### Page-level text extractions

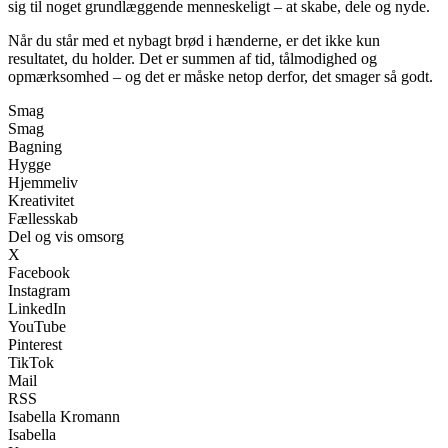
sig til noget grundlæggende menneskeligt – at skabe, dele og nyde.
Når du står med et nybagt brød i hænderne, er det ikke kun
resultatet, du holder. Det er summen af tid, tålmodighed og
opmærksomhed – og det er måske netop derfor, det smager så godt.
Smag
Smag
Bagning
Hygge
Hjemmeliv
Kreativitet
Fællesskab
Del og vis omsorg
X
Facebook
Instagram
LinkedIn
YouTube
Pinterest
TikTok
Mail
RSS
Isabella Kromann
Isabella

### Instructions to follow
Reproduce exactly the lines from the one containing "Kreativitet" through the last line of the records, both included, and nothing else.

### Result of this exercise
Kreativitet
Fællesskab
Del og vis omsorg
X
Facebook
Instagram
LinkedIn
YouTube
Pinterest
TikTok
Mail
RSS
Isabella Kromann
Isabella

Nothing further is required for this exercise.